That's just not true. To give you a few pieces of the picture, moving collectors move little memory and do so rarely (relative to the allocation rate):
In the young generation, few objects survive and so few are moved (the very few that survive longer are moved into the old gen); in the old generation, most objects survive, but the allocation rate is so low that moving them is rare (although the memory management technique in the old gen doesn't matter as much precisely because the allocation rate is so low, so whether you want a moving algorithm or not in the old gen is less about speed and more about other concerns).
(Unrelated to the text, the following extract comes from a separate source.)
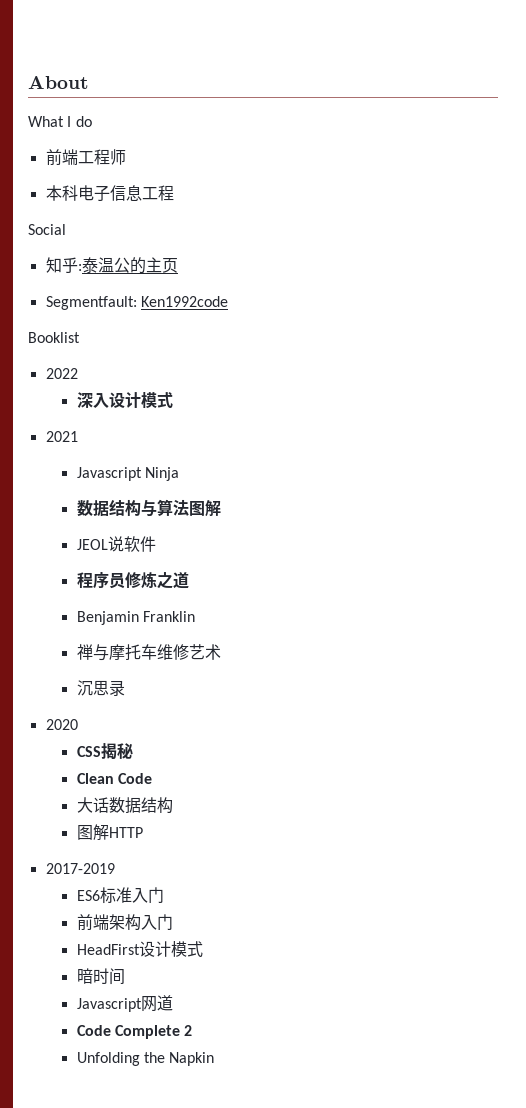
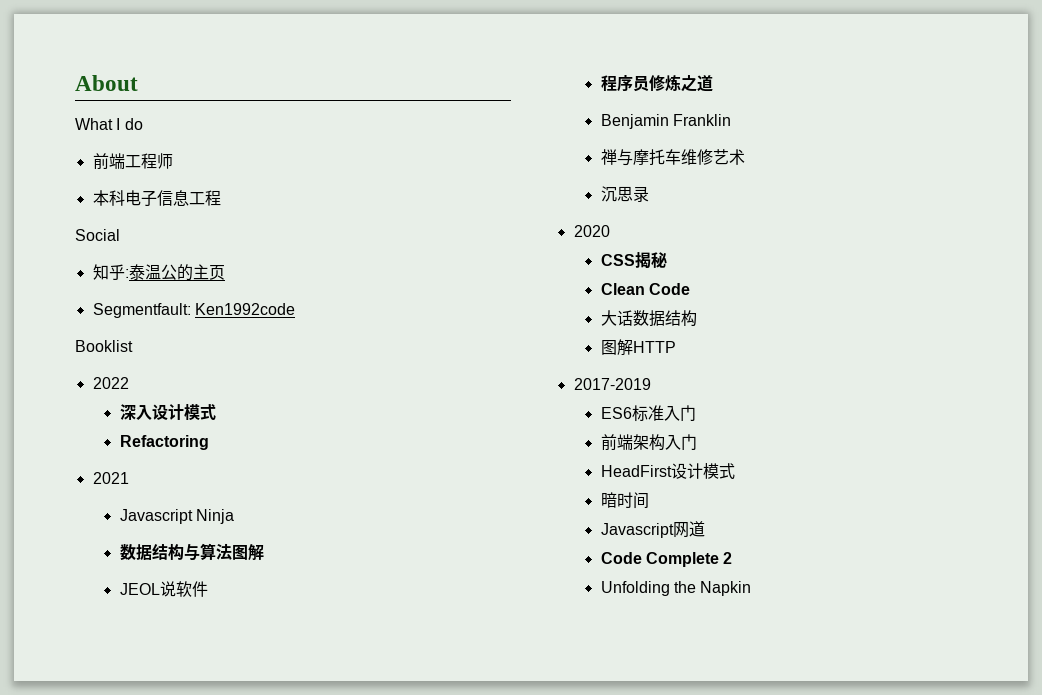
(173, 400) none -> [119,435,209,450] // Refactoring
On top of that, the general principle of moving collectors (and why in theory they're cheaper than stack allocation) is that the cost of the overall work of moving memory is roughly constant for a specific workload, but its frequency can be made as low as you want by using more RAM.
The reason moving collectors are used in the first place is to reduce the high overhead of malloc/free allocators.
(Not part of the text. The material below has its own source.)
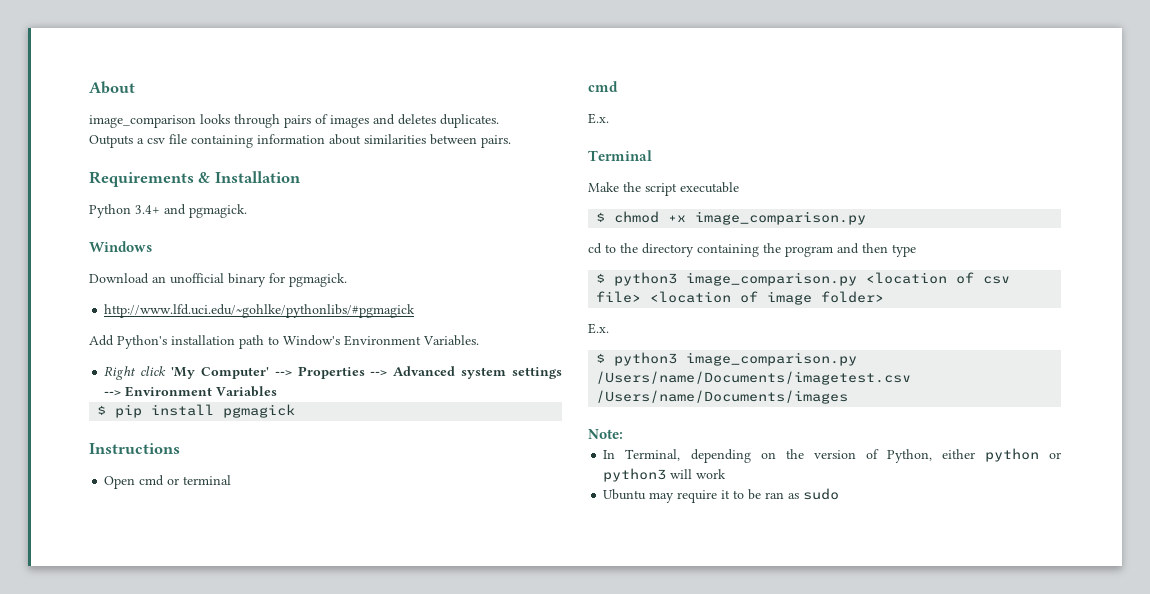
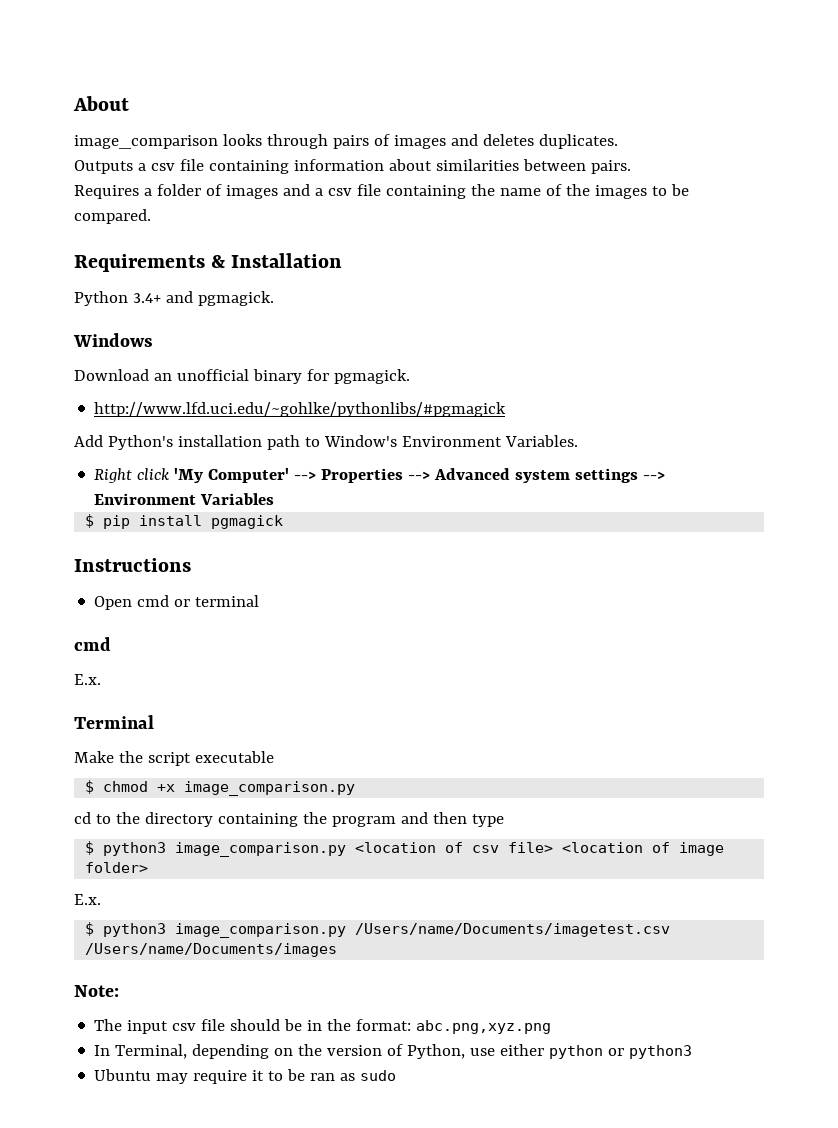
(511, 141) none -> [74,184,689,199] [74,209,151,224] // Requires a folder of images and a csv file containing the name of the images to be compared.
(623, 434) none -> [94,1019,552,1034] // The input csv file should be in the format: abc.png,xyz.png
(932, 456) none -> [470,1048,496,1056] use
[670,469,727,479] will work -> (693, 1052) none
Anyway, the general point I was making above is that a machine is exhausted not when both CPU and RAM are exhausted, but when one of them is. Efficient hardware utilisation is when the program strikes some good balance between them. There's not much point to reducing RAM footprint when CPU utilisation is high or reducing CPU consumption when RAM consumption is high. Using much of one and little of the other is wasteful when you can reduce the higher one by increasing the other. Moving collectors give you a convenient knob to do that: if a program consumes a lot of CPU and little RAM, you can increase the heap and turn some RAM into CPU and vice versa.